After than, you can run
[sash@srv log]$ sudo smartctl -t offline /dev/hdc
and check that Offline_Uncorrectable
goes to 0, meaning that the offline check will be able to remap the bad sector:
[sash@srv log]$ sudo smartctl -A /dev/hdc ... 197 Current_Pending_Sector 0x0008 253 253 000 Old_age Offline - 1 198 Offline_Uncorrectable 0x0008 253 252 000 Old_age Offline - 0 ...
Then run
[sash@srv log]$ sudo smartctl -t long /dev/hdc
and at the end verify
[sash@srv log]$ sudo smartctl -A -t selftest /dev/hdc ... 197 Current_Pending_Sector 0x0008 253 253 000 Old_age Offline - 0 198 Offline_Uncorrectable 0x0008 253 252 000 Old_age Offline - 0 ...

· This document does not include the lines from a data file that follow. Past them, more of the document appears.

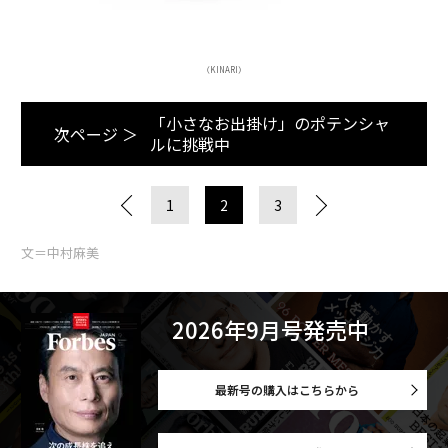
（KINARI）
「小さなお出掛け」のポテンシャ
次ページ ＞
ルに挑戦中
1
2
3
文＝中村麻美
2026年9月号発売中
最新号の購入はこちらから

on Maxtor HDs, for some reason, Reallocated_Sector_Ct
goes to 0 after a successful long test.
3.4 Reactivate the RAID
Now, when SMART checks fine, you can remove and re-add the partition to the RAID array, and watch it rebuild :-)
[sash@srv log]$ sudo mdadm /dev/md2 --remove /dev/hdc2 mdadm: hot removed /dev/hdc2 [sash@srv log]$ sudo mdadm /dev/md2 --add /dev/hdc2 mdadm: hot added /dev/hdc2 [sash@srv log]$ mdadm /dev/md2 --detail .... [sergio@daq-pc sergio]$ cat /proc/mdstat Personalities : [raid1] md1 : active raid1 sda2[2] sdb2[1] 40957632 blocks [2/1] [_U] [>....................] recovery = 2.8% (1174592/40957632) finish=12.4min speed=53390K/sec md0 : active raid1 sda1[0] sdb1[1] 15358016 blocks [2/2] [UU]
3.5 Conclusions
In the end, the disk that caused the error is back to work, with no (apparent) bad blocks. Now, if it was not a RAID disk, I would throw it away immediately, since the fact that the sector was not reallocated before hitting a hard error is a very bad sign, that the error rates are so high (or happen so suddently) that the on-disk controller does not cope. But, as part of an array, it can still be very useful, as the probability of both disks going bad in the same data area is still very low. So I'll keep using it, but it must stay under control: from now on I will be running weekly a smartctl -t long
on all disks.
3.6 Update, a few months later
The same Maxtor disk had some trouble, and the raid did not help. I do not really know what happened, because the /
mount (from /dev/md0
) went read-only, and so there is no log and no emergency mail. I just see an error in the SMART log and that /dev/sda
has been kicked out of both RAID shares; and I had a lot of trouble to get things restarted - the filesystem had a lot of bad inodes, and I still do not know how much of it is damaged (apparently the system is ok, but it's hard to tell with thousands of system files...). Anyway, so much for my idea that a bad disk in a RAID was better than nothing - I very much suspect that this would not have happened without that disk.